Each party shall bear its own costs and attorney fees.



14 U.S.C. § 285 states:

Each officer of the Regular Coast Guard serving in the grade of lieutenant commander or commander, who has failed of selection for promotion to the grade of commander or captain, respectively, for the second time shall:

(1) if he has completed at least 20 years of active service or is eligible for retirement under any law on June 30 of the promotion year in which his second failure of selection occurs, be retired on that date; or

(2) if ineligible for retirement on the date specified in clause (1) be retained on active duty and retired on the last day of the month in which he completes twenty years of active service, unless earlier removed under another provision of law.
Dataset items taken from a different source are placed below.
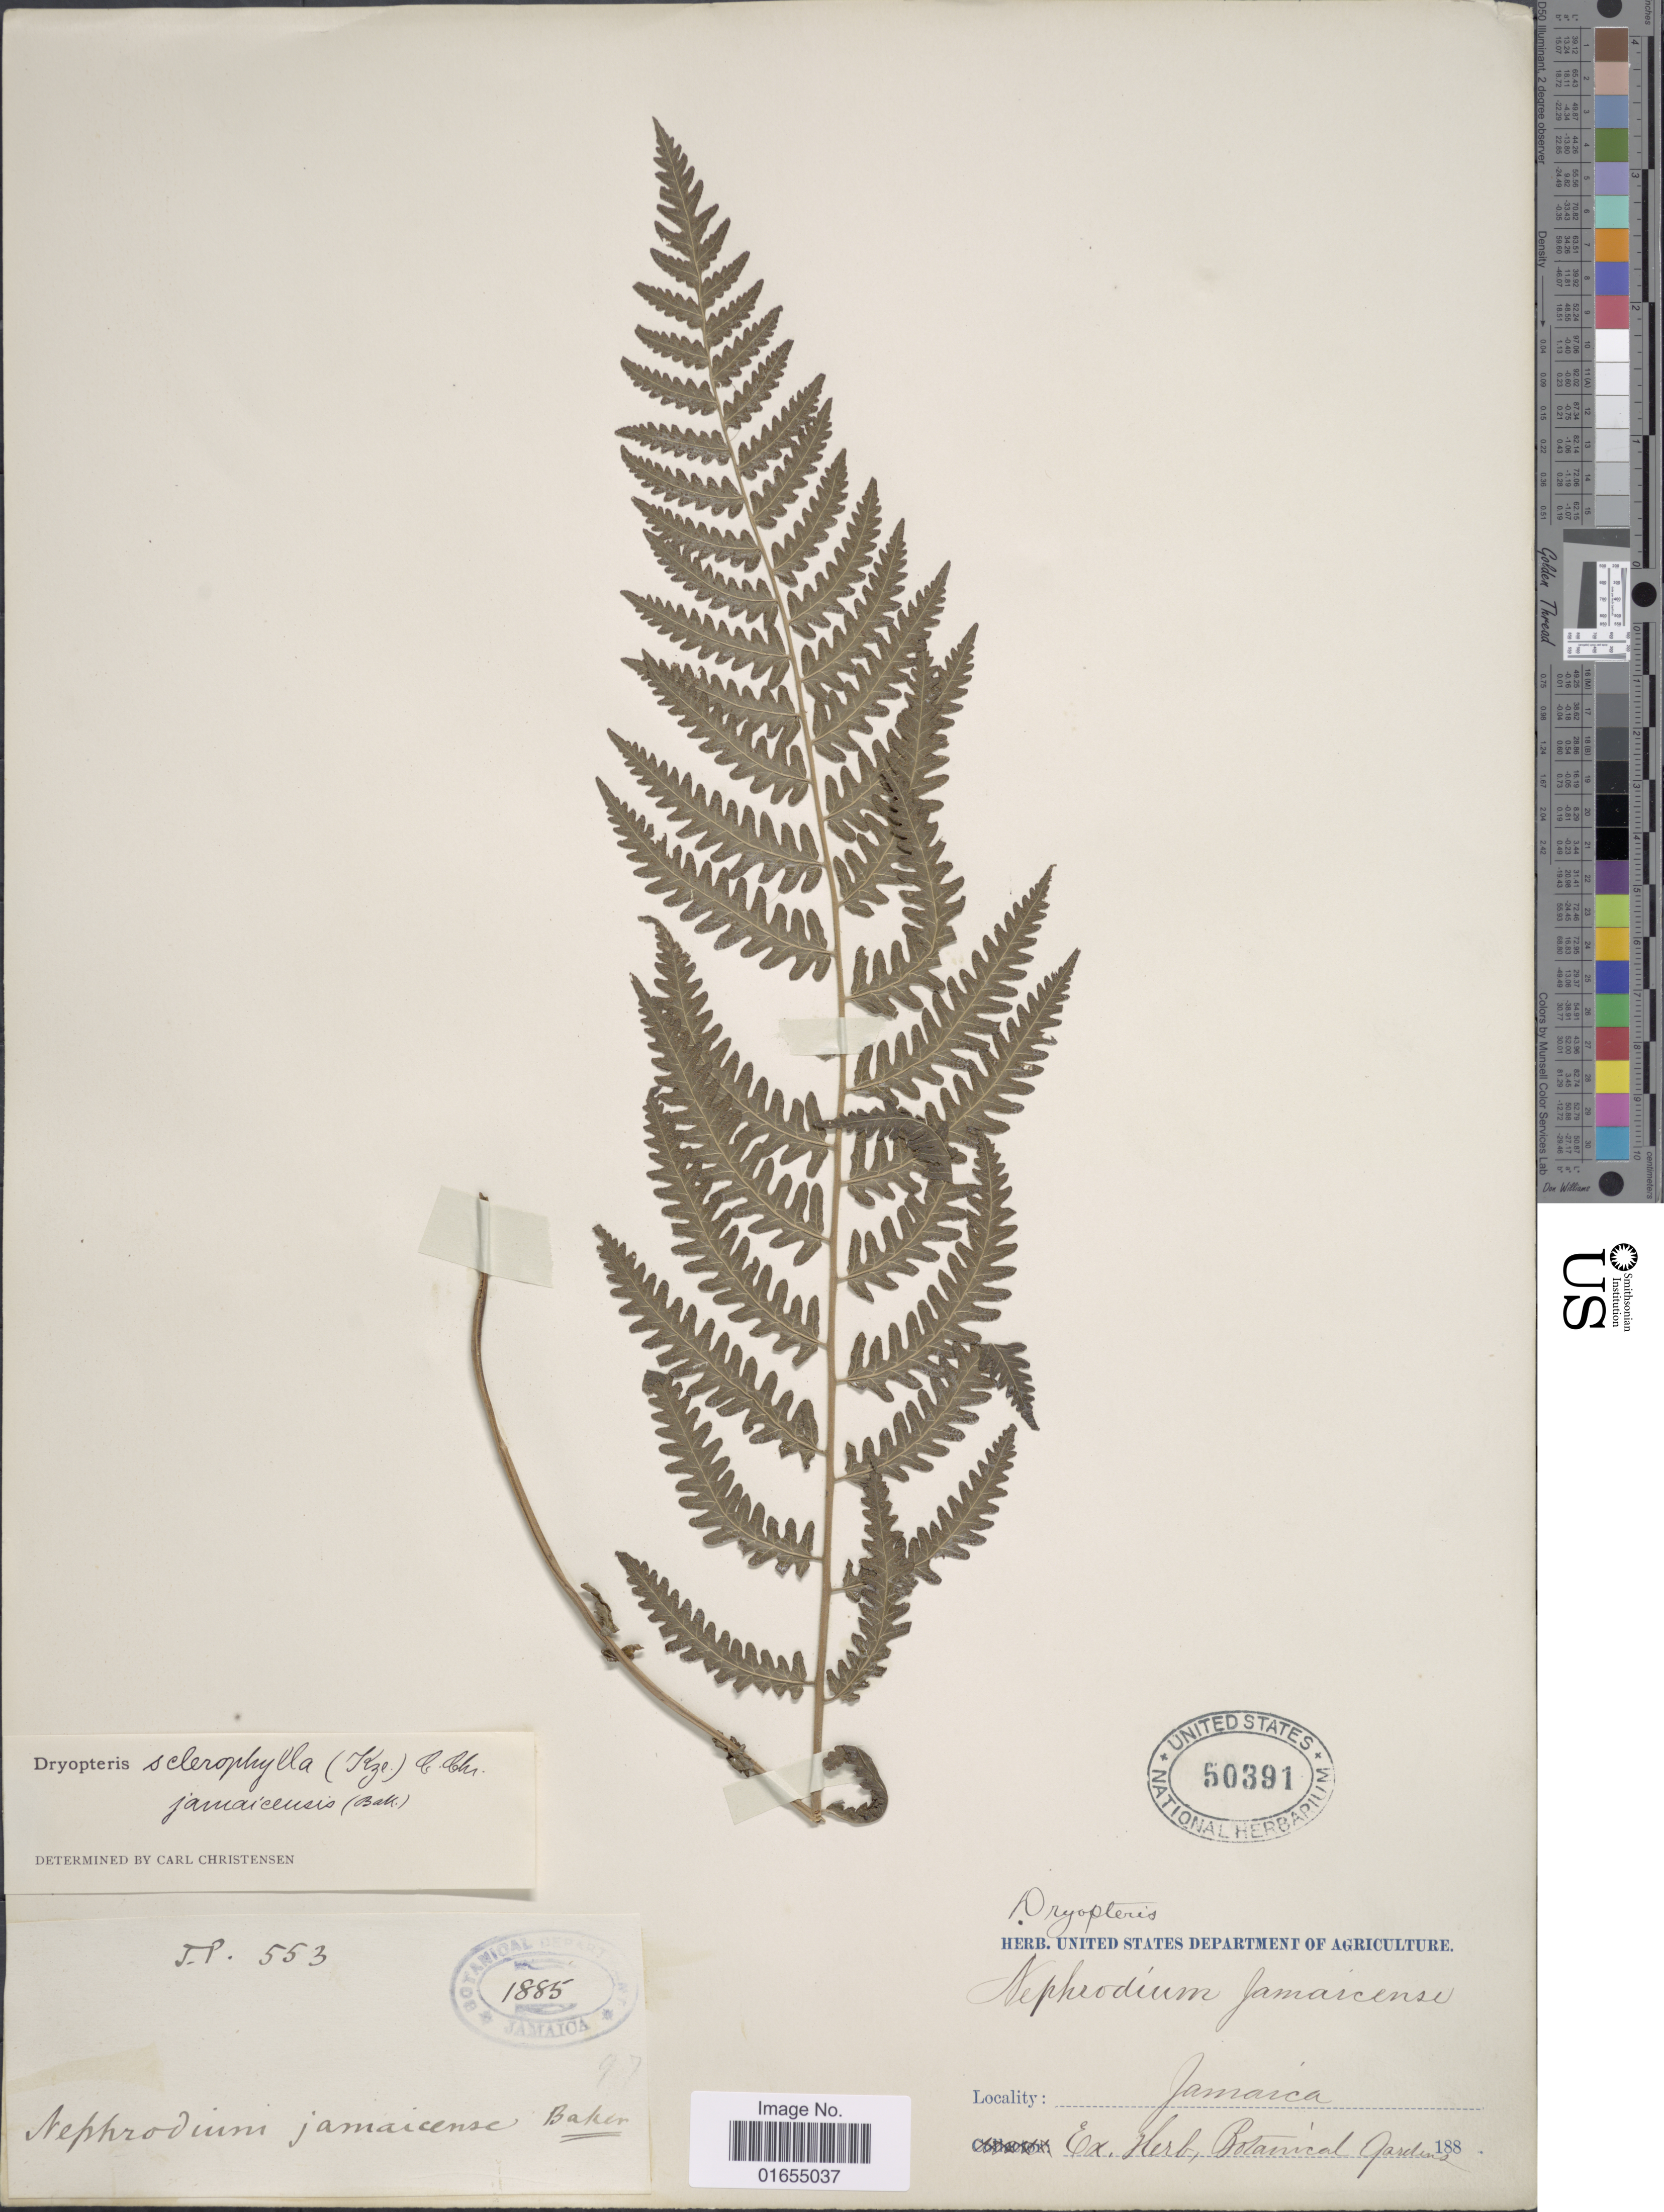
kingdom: Plantae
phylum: Tracheophyta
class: Polypodiopsida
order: Polypodiales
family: Thelypteridaceae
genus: Goniopteris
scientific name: Goniopteris sclerophylla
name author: (Poepp.) C.V. Morton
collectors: ex herb. Bot. Gard.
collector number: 553*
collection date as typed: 188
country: Jamaica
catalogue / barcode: US 50391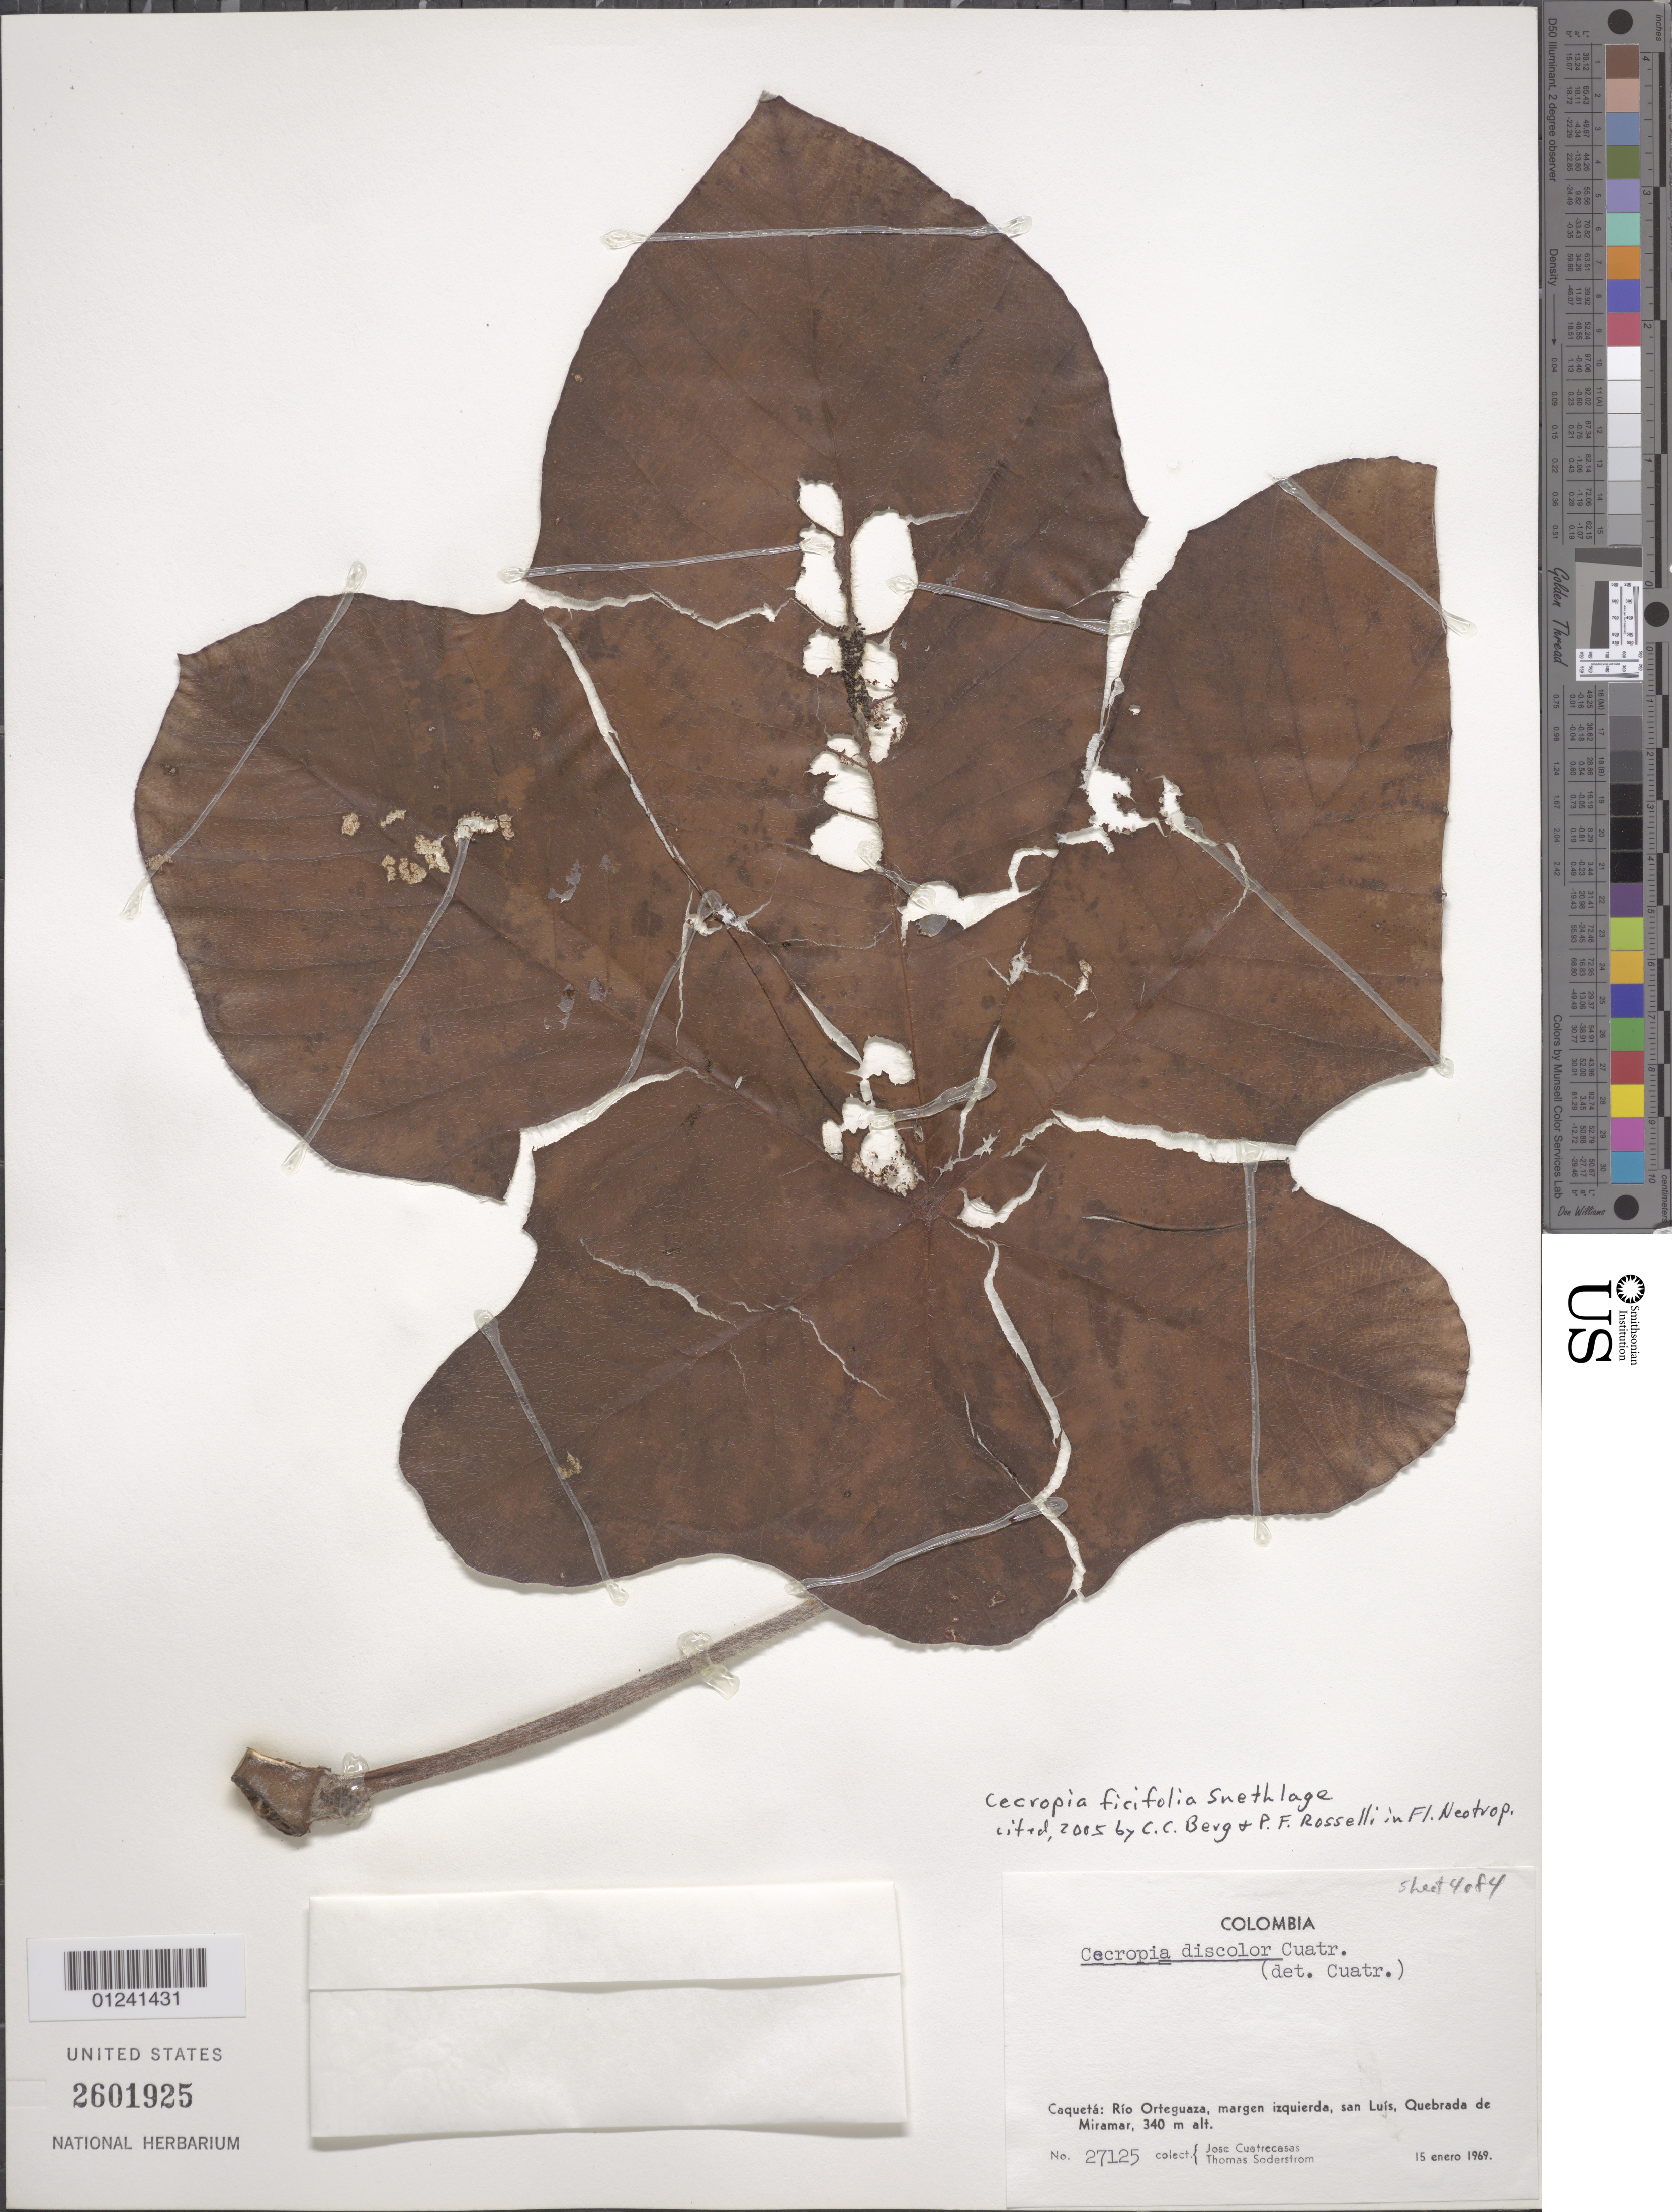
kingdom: Plantae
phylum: Tracheophyta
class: Magnoliopsida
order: Rosales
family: Urticaceae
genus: Cecropia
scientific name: Cecropia ficifolia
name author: Snethlage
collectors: J. Cuatrecasas & T. R. Soderstrom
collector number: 27125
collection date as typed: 15 Jan 1969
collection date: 1969-01-15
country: Colombia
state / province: Caquetá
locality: Rio Ortequaza, Margen Izquierda, San Luis, Quebrada de Miramar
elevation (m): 340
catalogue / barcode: US 2601925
Mr. Arens alleges the existence of a retaliatory conspiracy against him based on the following circumstances:

(1) in his capacity as Flight Safety Officer (FSO), Mr. Arens received allegations that the Air Station Commanding Officer (CO) had a drinking problem and allegations that the CO flew while intoxicated; Arens confronted the CO who demanded the source's identity which Arens protected; Arens sought assistance from the 9th Coast Guard District Safety Officer and was resultingly accused by his CO of subversion and insubordination;

(2) Arens' wife (Ms. P.F. McHenry) wrote a letter critical of Coast Guard safety practices to Admiral J.B. Hayes in which she requested a congressional inquiry regarding the medical status of a Lieutenant David Zazzali, an officer who had expressed concern about unsafe conditions and had his flight status removed under the rubric of "fear of flying," which status was upheld; in response to the letter, Adm. Hayes ordered an investigation which revealed that the "fear of flying" determination as to Zazzali violated Coast Guard procedure; a route slip requesting a draft response to Ms. McHenry's letter from the Office of Personnel contained a handwritten notation "blacklist Arens," and was initialed "GEO," allegedly written by the Deputy Chief of Staff, Captain George Roy; a draft of Ms. McHenry's letter was also introduced as evidence which had responsive comments written in the margins, including "Do we wish or need to expose these specifics? I don't think so! Ltr is far too long & sounds very defensive. Who by the way is Ms. McHenry and how did she get wind of this?"; Arens alleged that these comments were also written by Captain Roy;

(3) In his duty as FSO, Arens separately counseled Captain Bob Melvin and Captain Lance Eagan on their possible use of alcohol while on duty; Arens maintains that both took personal animus toward him as a result of the counseling sessions; each of these officers served on one of the two promotion boards which considered plaintiff's promotions, leading to his allegation of stacking the promotion board with persons antagonistic to him--Melvin on the 1981 selection board and Eagan on the 1982 board; Arens submitted a memorandum dated 7/23/80 to the Chief of Officer Personnel stating "Board 1. Bob Melvin. 2. Lance Eagan" and was signed by "GEO, Deputy Chief of Staff"--again allegedly Captain George Roy--in support of his allegation of stacking the boards;

(4) In 1981, a Coast Guard helicopter pilot was killed in an accident and the toxicology examination indicated that the pilot had been flying while intoxicated; Arens brought this information to the attention of the Commandant who nonetheless posthumously awarded the pilot the Distinguished Flying Cross; Mr. Arens sought to have the award decision reversed based on the medical evidence.

Arens v. United States, 24 Cl.Ct. 407, 410-11 (1991).


This section states:

The Board shall permit the applicant to withdraw his application at any time before a final determination by the Secretary. Any further consideration by the Board of the issues raised in the withdrawn application shall be given only upon a showing of good cause.